Au vu de cela, on pourra s'étonner d'apprendre que, malgré les apparences, le Cameroun est bel et bien partie au Pacte international relatif aux droits civils et politiques (PIDCP), ainsi qu'à la Convention contre la torture et autres peines ou traitements cruels, inhumains ou dégradants, et au Pacte international relatif aux droits économiques, sociaux et culturels. Difficile à croire en effet étant donné, entre autres, la violation flagrante et continue de l'article 9 du PIDCP qui dispose expressément que "nul ne peut faire l'objet d'une arrestation ou d'une détention arbitraire, [et que] tout individu arrêté sera informé, au moment de son arrestation, des raisons de cette arrestation et recevra notification, dans le plus court délai, de toute accusation portée contre lui."

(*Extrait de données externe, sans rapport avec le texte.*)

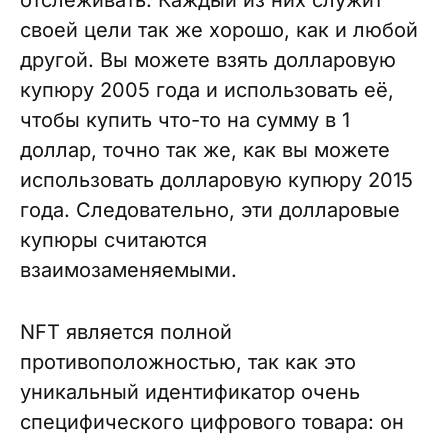
отслеживать. Каждый из них служит
своей цели так же хорошо, как и любой
другой. Вы можете взять долларовую
купюру 2005 года и использовать её,
чтобы купить что-то на сумму в 1
доллар, точно так же, как вы можете
использовать долларовую купюру 2015
года. Следовательно, эти долларовые
купюры считаются
взаимозаменяемыми.
NFT является полной
противоположностью, так как это
уникальный идентификатор очень
специфического цифрового товара: он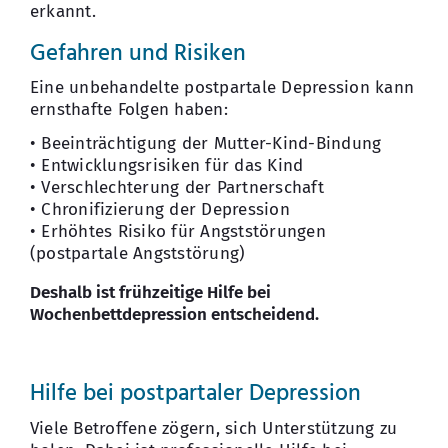
erkannt.
Gefahren und Risiken
Eine unbehandelte postpartale Depression kann
ernsthafte Folgen haben:
• Beeinträchtigung der Mutter-Kind-Bindung
• Entwicklungsrisiken für das Kind
• Verschlechterung der Partnerschaft
• Chronifizierung der Depression
• Erhöhtes Risiko für Angststörungen
(postpartale Angststörung)
Deshalb ist frühzeitige Hilfe bei
Wochenbettdepression entscheidend.
Hilfe bei postpartaler Depression
Viele Betroffene zögern, sich Unterstützung zu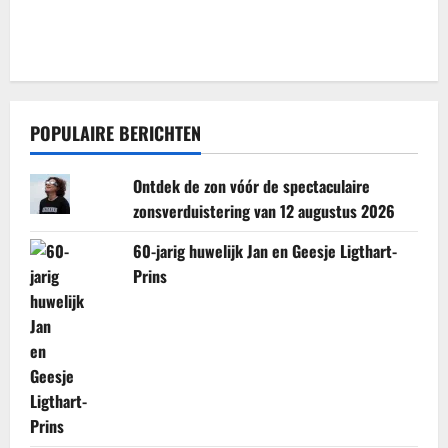
POPULAIRE BERICHTEN
Ontdek de zon vóór de spectaculaire
zonsverduistering van 12 augustus 2026
60-jarig huwelijk Jan en Geesje Ligthart-
Prins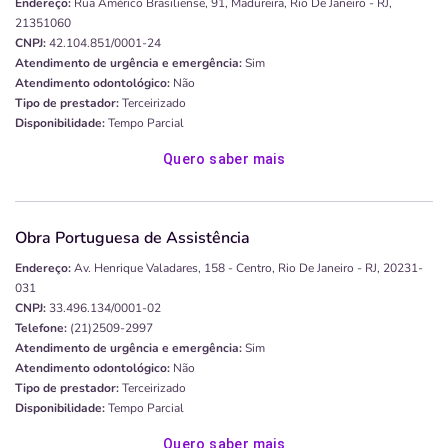
Endereço:
Rua Américo Brasiliense, 91, Madureira, Rio De Janeiro - RJ,
21351060
CNPJ:
42.104.851/0001-24
Atendimento de urgência e emergência:
Sim
Atendimento odontológico:
Não
Tipo de prestador:
Terceirizado
Disponibilidade:
Tempo Parcial
Quero saber mais
Obra Portuguesa de Assistência
Endereço:
Av. Henrique Valadares, 158 - Centro, Rio De Janeiro - RJ, 20231-
031
CNPJ:
33.496.134/0001-02
Telefone:
(21)2509-2997
Atendimento de urgência e emergência:
Sim
Atendimento odontológico:
Não
Tipo de prestador:
Terceirizado
Disponibilidade:
Tempo Parcial
Quero saber mais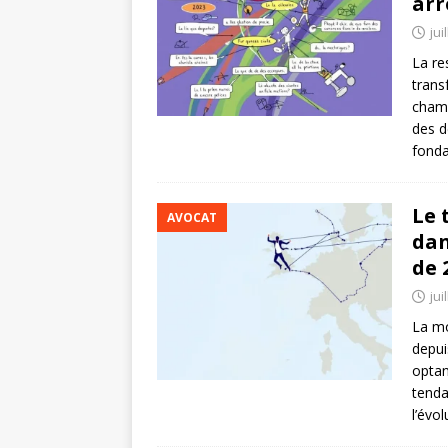
arr
jui
La re
trans
chamb
des d
fond
Le 
AVOCAT
dan
de 
jui
La mo
depui
optan
tenda
l’évo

Nous demandons donc instamment au Cameroun de respecter ses propres engagements internationaux en matière de droits humains et d'abandonner sans délai les charges pesant contre Me Balla, le Dr Neba, Mancho Bibixy et toutes les personnes arbitrairement détenues pour avoir usé de leur droit de manifester pacifiquement, comme la Déclaration de l'ONU sur les défenseurs des droits de l'Homme les y autorise. Nous appelons à leur libération immédiate car chaque jour compte à la prison de Kondengui.

Nous appelons également l'ONU à demander des comptes aux autorités camerounaises sur toute violation qui aurait été commise pendant leur arrestation et/ou détention, et à prendre fermement position en faveur des défenseur.es des droits humains du Cameroun et de leurs familles.